Jaquelini lembra que, na véspera da morte do marido, uma quarta-feira, ele chegou com a bike da mulher após levá-la para um “upgrade” (melhoria). “Ele disse: ‘quero muito te ver sábado com essa bicicleta’”, conta.
Esse não foi o único plano interrompido. O casal planejava ir para a França, em outubro, para participar uma competição de ciclismo e ainda passear por lá. Falava também em oficializar a relação com um casamento.
‘Quantos mais vão ter de morrer?’
Para Jaquelini, mais do que a perda pessoal, a morte de Vitor serviu como alerta para a insegurança na cidade. “Ele estava com uma ferramenta de trabalho, mexendo no celular, e foi morto”, diz. “Quantos mais trabalhadores vão ter de morrer para abrir os olhos dessa população?”, questiona.
O constante estado de alerta por medo da violência foi um dos motivos que a fizeram deixar São Paulo. Para ela, não são apenas os ciclistas expostos ao risco, mas todo mundo. “A gente está rendido.”
Por outro lado, Jaquelini afirma que foi inundada por uma rede de carinho. “Como não tenho família em São Paulo, e ele também não, eu tinha a falsa sensação de que éramos só nós dois. Mas não: tínhamos amigos, e eles vieram me abraçar”, afirma. Esse apoio tem sido fundamental para que, aos poucos, ela volte a pedalar. E a solidariedade não se limitou ao círculo de conhecidos. “Recebi mensagem do Brasil inteiro.”
PM diz que intensificou rondas na área
Conforme a Secretaria da Segurança Pública do Estado, a região do Itaim-Bibi, onde Vitor foi morto, recebeu reforço no policiamento depois do latrocínio que vitimou o ciclista, com a intensificação de rondas e de ações preventivas por parte da Polícia Militar.

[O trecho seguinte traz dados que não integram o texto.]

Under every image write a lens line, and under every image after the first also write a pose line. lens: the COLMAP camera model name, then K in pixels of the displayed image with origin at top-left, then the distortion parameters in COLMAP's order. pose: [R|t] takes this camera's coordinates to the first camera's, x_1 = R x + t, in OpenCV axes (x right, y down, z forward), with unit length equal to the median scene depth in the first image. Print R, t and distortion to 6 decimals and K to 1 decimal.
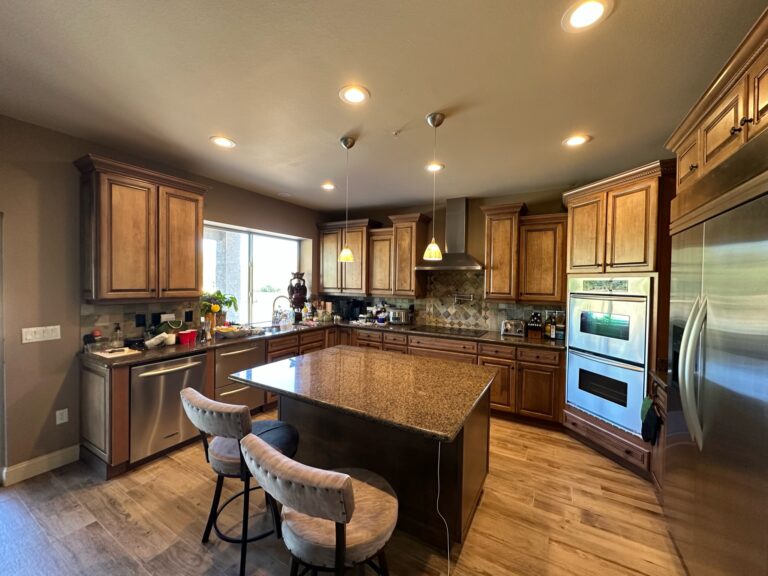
lens RADIAL K [[304.9, 0, 384.9], [0, 304.9, 287.0], [0, 0, 1]] dist [-0.000482, -0.000233]
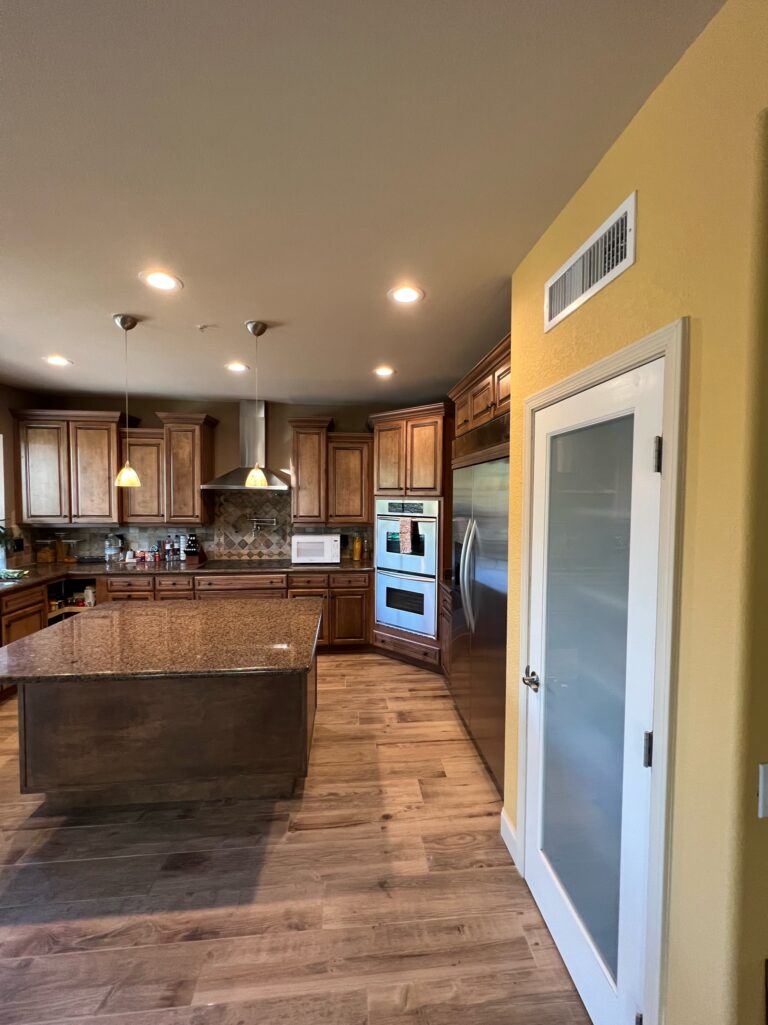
lens RADIAL K [[409.0, 0, 386.6], [0, 409.0, 508.8], [0, 0, 1]] dist [-0.001918, 0.000184]
pose [[0.813397, -0.030096, 0.580930, -0.156805], [0.016341, 0.999449, 0.028897, -0.038269], [-0.581480, -0.014012, 0.813440, -0.124379]]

“A Polícia Civil também atua com equipes especializadas na investigação de crimes, utilizando tecnologia e inteligência policial para identificar e prender criminosos”, diz, em nota.

A pasta afirma que os roubos na área da 3ª Delegacia Seccional (Oeste), que abrange o bairro, caíram 3,32% em janeiro, ante o mesmo período de 2024.
Ainda segundo a secretaria, no mesmo mês, 543 suspeitos de cometer infrações foram presos ou apreendidos na região – aumento de 14% em relação ao ano anterior, com 67 detenções a mais. “Além disso, 36 armas de fogo foram retiradas das ruas, reduzindo o risco de crimes violentos.”